The second great crime that Macbeth commits just shows that he has become a mindless killing machine. He thinks back to the witches predictions, and remembers that the predictions for Banquo’s future. Banquo’s future is filled with paradox. The witches profisize that he with be lesser, yet greater than Macbeth, not so happy, but happier, and he will not be king himself, but father a line of kings. Macbeth thinks this could be quite a problem in the not so distant future. He decides that he is going to solve this would-be problem right now.

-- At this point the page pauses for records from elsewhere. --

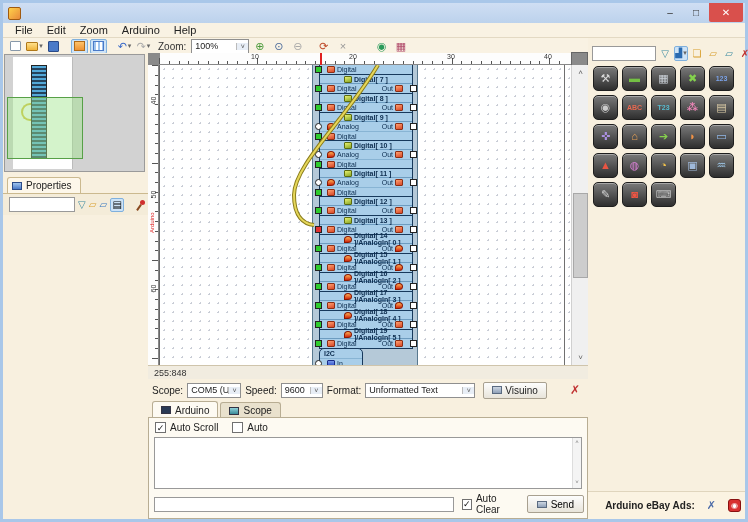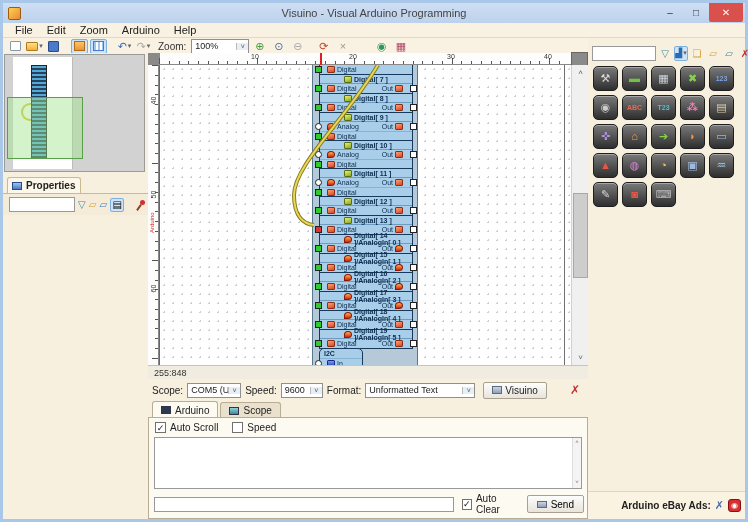--- a/index.html
+++ b/index.html
@@ -46,21 +46,21 @@
   .minimap { position:absolute; left:1px; top:1px; width:141px; height:118px; background:#d2d2d2; border:1px solid #9a9a9a; }
   .mm-page { position:absolute; left:8px; top:2px; width:60px; height:112px; background:#fff; border-right:1px solid #bbb; }
   .mm-stack { position:absolute; left:26px; top:10px; width:16px; height:94px; border:1px solid #222;
               background:repeating-linear-gradient(180deg,#53a8d8 0 2px,#24425c 2px 4px); }
   .mm-wire { position:absolute; left:16px; top:48px; width:14px; height:18px; border:2px solid #d8c23a;
              border-right:none; border-radius:10px 0 0 10px; }
   .mm-view { position:absolute; left:2px; top:42px; width:76px; height:62px; background:rgba(160,228,140,.45);
              border:1px solid #57a047; }
   .props-tab { position:absolute; left:4px; top:124px; width:74px; height:16px; background:#fdf7ea;
                border:1px solid #cbb98f; border-bottom:none; border-radius:3px 3px 0 0;
-               display:flex; align-items:center; gap:4px; padding-left:4px; font-size:10px; color:#222;font-weight:bold; }
+               display:flex; align-items:center; gap:4px; padding-left:4px; font-size:10px; color:#222; }
   .props-icon { width:10px; height:8px; background:linear-gradient(#9fc4ee,#4a7ac8); border:1px solid #2a4a88; }
   .props-row { position:absolute; left:0px; top:140px; width:145px; height:22px; background:#f4ecd9;
                border-top:1px solid #cbb98f; display:flex; align-items:center; padding-left:6px; gap:3px; }
   .props-filter { width:66px; height:15px; background:#fff; border:1px solid #999; font-size:9px; }
   .small-ic { font-size:10px; line-height:1; }
   .pin-ic { width:12px; height:12px; position:relative; margin-left:8px; }
   .pin-ic::before { content:""; position:absolute; left:5px; top:1px; width:5px; height:5px; background:#d03030; border-radius:50%; }
   .pin-ic::after { content:""; position:absolute; left:3px; top:5px; width:2px; height:7px; background:#8a4a20; transform:rotate(35deg); }
   
   .ruler-h { position:absolute; left:145px; top:50px; width:440px; height:12px; background:#fdfdfd; border-bottom:1px solid #888; }
@@ -109,21 +109,21 @@
   .rp-search { width:64px; height:15px; background:#fff; border:1px solid #999; font-size:9px; }
   .rp-btn { height:15px; min-width:14px; display:flex; align-items:center; justify-content:center; font-size:10px; }
   .rp-btn.pressed { background:#cde3f7; border:1px solid #7fb0dd; border-radius:2px; }
   .toolbox { position:absolute; left:5px; top:28px; width:150px; display:flex; flex-wrap:wrap; gap:4px; }
   .tool { width:25px; height:25px; border-radius:5px; border:1px solid #1e1e1e;
           background:linear-gradient(#7a7a7a,#2e2e2e); display:flex; align-items:center; justify-content:center;
           font-size:11px; font-weight:bold; box-shadow:inset 0 1px 0 rgba(255,255,255,.35); }
   .tool .tg { line-height:1; }
   .tool .tg.txt { font-size:7px; letter-spacing:0; }
   .ads-bar { position:absolute; left:585px; top:488px; width:157px; height:28px; background:#fbf3e2;
-             border-top:1px solid #e0d5bd; display:flex; align-items:center; justify-content:flex-end; gap:4px; padding-right:4px; }
+             border-top:1px solid #e0d5bd; display:flex; align-items:center; justify-content:flex-end; gap:12px; padding-right:4px; }
   .ads-label { font-size:10px; font-weight:bold; color:#222; }
   .ads-tools { font-size:11px; color:#4a6aa8; }
   .ads-power { width:13px; height:13px; background:#d83030; border:1px solid #881010; border-radius:3px;
                color:#fff; font-size:8px; display:flex; align-items:center; justify-content:center; }
   
   .statusbar { position:absolute; left:145px; top:362px; width:440px; height:14px; background:#f1ece0;
                border-top:1px solid #cfc4ab; font-size:9px; color:#333; display:flex; align-items:center; }
   .status-pos { padding-left:6px; width:62px; }
   .port-row { position:absolute; left:145px; top:376px; width:440px; height:22px; background:#f8f0df;
               display:flex; align-items:center; font-size:10px; color:#222; }
@@ -155,21 +155,20 @@
   .mail-ic { width:10px; height:7px; background:linear-gradient(#cdd6e2,#8fa0b8); border:1px solid #5a6a80; }
   input { font-family:inherit; padding:0 2px; }
 </style>
 </head>
 <body>
 
 <div id="win">
 
   <div class="titlebar">
     <div class="app-icon"></div>
-    <div class="title-text">Visuino - Visual Arduino Programming</div>
     <div class="wbtns">
       <div class="wbtn">–</div>
       <div class="wbtn">□</div>
       <div class="wbtn close">✕</div>
     </div>
   </div>
 
   <div class="menubar">
       <div class="menu-item">File</div>
       <div class="menu-item">Edit</div>
@@ -633,21 +632,21 @@
     </div>
 
   <div class="tab-page">
     <div class="check-row">
       <span class="cbwrap">
         <span class="cb" data-checked="true"></span>
         <span>Auto Scroll</span>
       </span>
       <span class="cbwrap">
         <span class="cb" data-checked="false"></span>
-        <span>Speed</span>
+        <span>Auto</span>
       </span>
     </div>
     <div class="term-out">
       <div class="term-scroll">˄<br><br><br><br><br>˅</div>
     </div>
     <div class="send-row">
       <input class="send-input" value="" style="">
       <span class="cbwrap">
         <span class="cb" data-checked="true"></span>
         <span>Auto Clear</span>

He hires two murders to assassinate both Banquo and his son Fleance. As the murderers wait in the early evening for Banquo and Fleance to pass by, the two murderers are joined by a third. The book suggests he has been dispatched by Macbeth who no longer trusts anyone. When Banquo and Fleance finally appear, carrying a torch, one murderer puts out the light, and the other two stab Banquo. In the darkness Fleance escapes to the Cries of “O, treachery! Fly, good Fleance, fly, fly, fly! Thou mayest revenge. O slave! ” (Act 3 Scene 3 Ll25,26)

I think that this shows that he has become a mindless killing machine, because when you have the audacity to hire murderers to kill your best friend you have pretty much lost all human emotion. This has certain crime has made Macbeth more evil because now he realizes that he can get away with anything he wants, even if that includes killing his best friend. This crime eventually leads to Macbeth’s downfall and death, because Fleance escapes. Because Fleance escapes, the prophecy that says Banquo will not be king, but father them will most likely come true.

The third and final great crime that Macbeth commits is possibly the most inhumane. It involves the killing of not only Macduff’s servants, but also his wife and child. Macbeth is extremely angry at the fact that Macduff decided not to show up to his coronation. What makes Macbeth even more enraged is that he finds out not only did Macduff not attend his coronation, but he during this time he has gone to England to seek help from Edward the Confessor, and the late Duncan’s son, Malcolm. Macduff has gone to seek help because he wants to engage Macbeth in war.

Once again Macbeth decides that he does not want to bloody his own hands anymore, so he hires two murderers to do the deed. Right before the murderers arrive, a messenger is sent to warn Lady Macduff of danger. There is some speculation that the messenger is sent by Lady Macbeth, because she was once friends with her, and perhaps feel that her husband has murdered too many people. Unfortunately for the Lady Macduff, her child and the servants, the messenger does not warn them with enough time to escape.

The son of Macduff defends his fathers honor until the very last of his breaths, but the is stabbed. This last great crime only shows that Macbeth has completely gone off the deep end, and is killing women and children for rather stupid reasons. This crime eventually leads to Macbeth’s downfall and death because when Macduff hears the news about his wife and son, he decides that he will not have fulfilled his destiny until he kills Macbeth, and of course, in the end, Macbeth dies at the hand of Macduff.